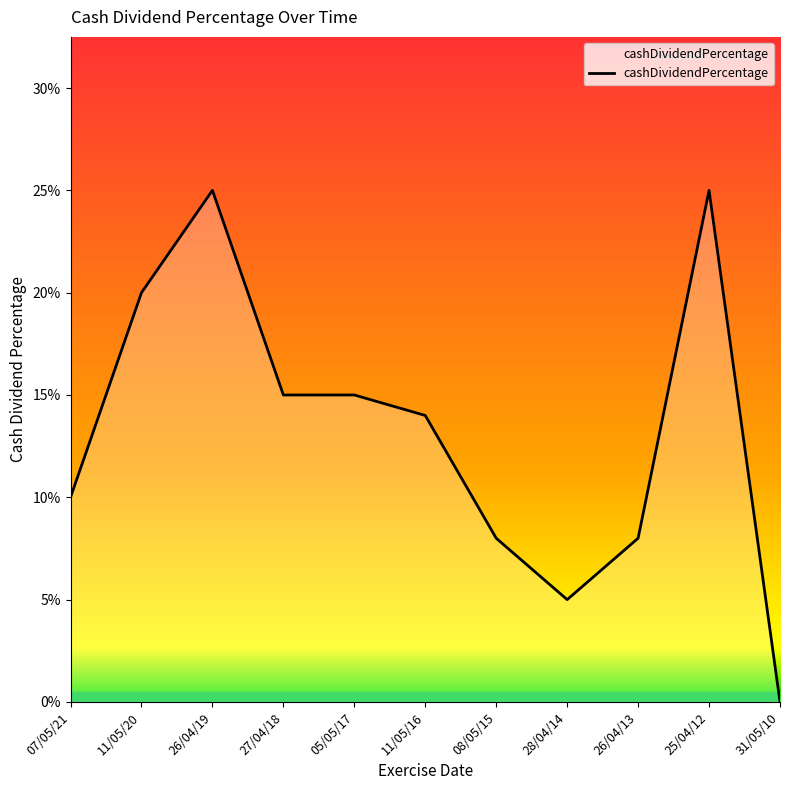

Does the chart display data point markers on the line(s)?

No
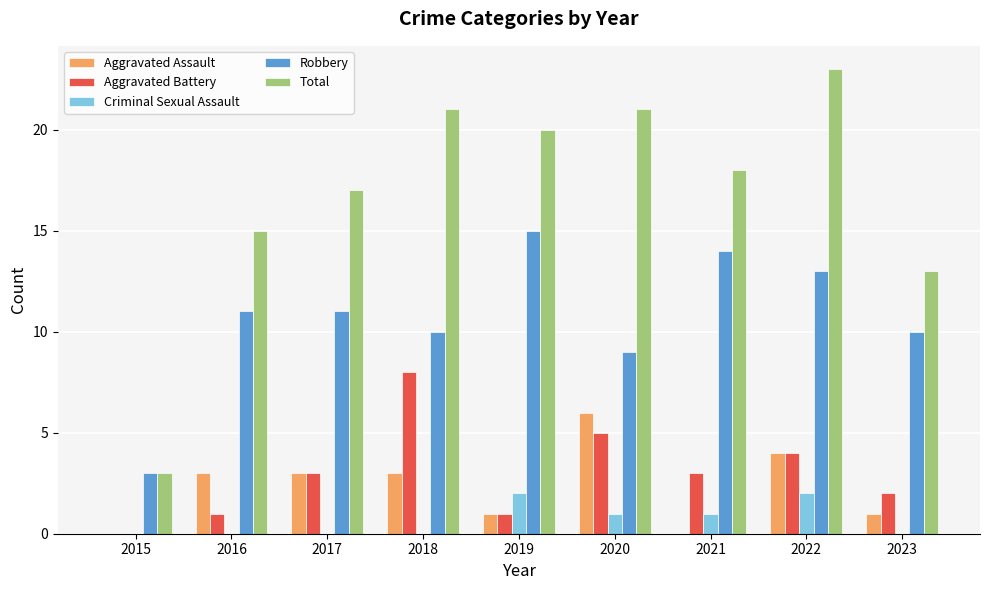

Are the bars grouped side by side (vs. stacked)?

Yes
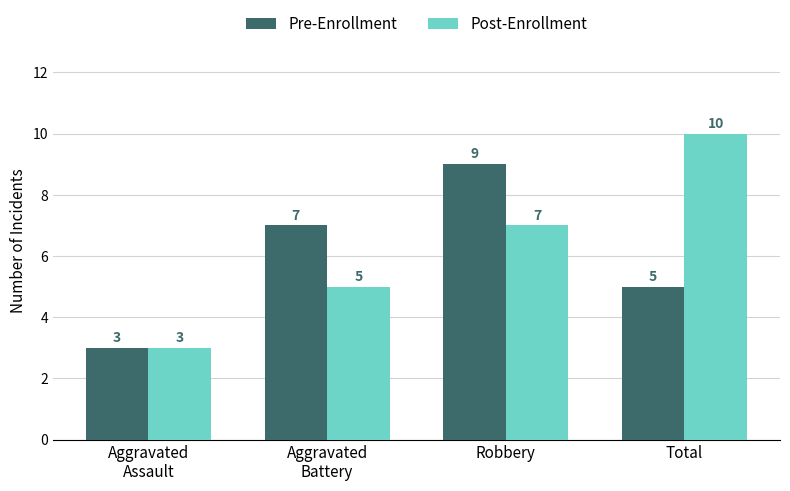

What position from the right is Total?

1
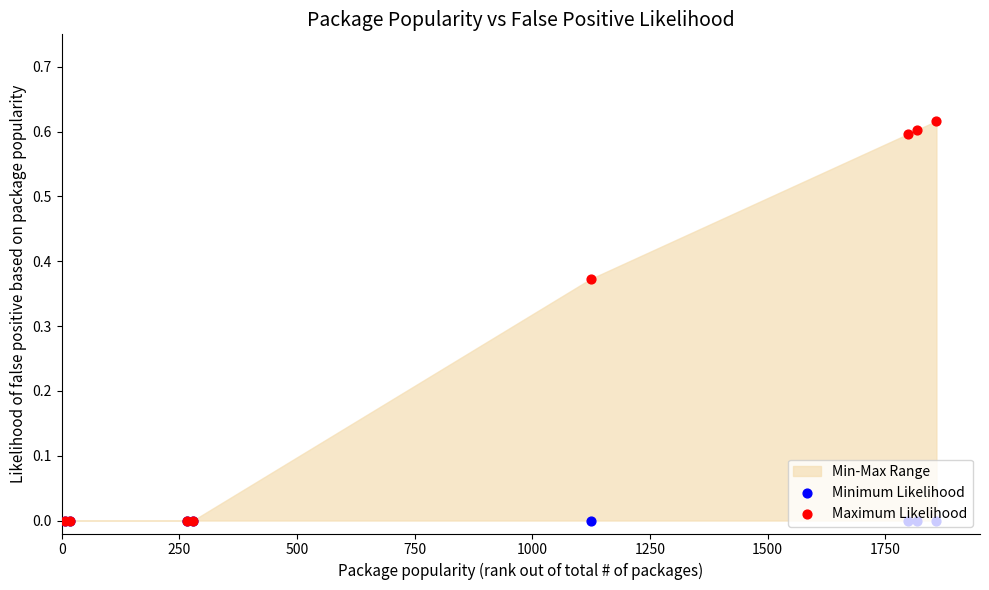

What are all the series names shown in the legend?

Minimum Likelihood, Maximum Likelihood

> [Work to be completed]
Rewrite all the entries above with "chart" changed to "graph" and everything else unchanged, omitting the pictures.

> [The answer]
Does the graph display data point markers on the line(s)?

No

Are the bars grouped side by side (vs. stacked)?

Yes

What position from the right is Total?

1

What are all the series names shown in the legend?

Minimum Likelihood, Maximum Likelihood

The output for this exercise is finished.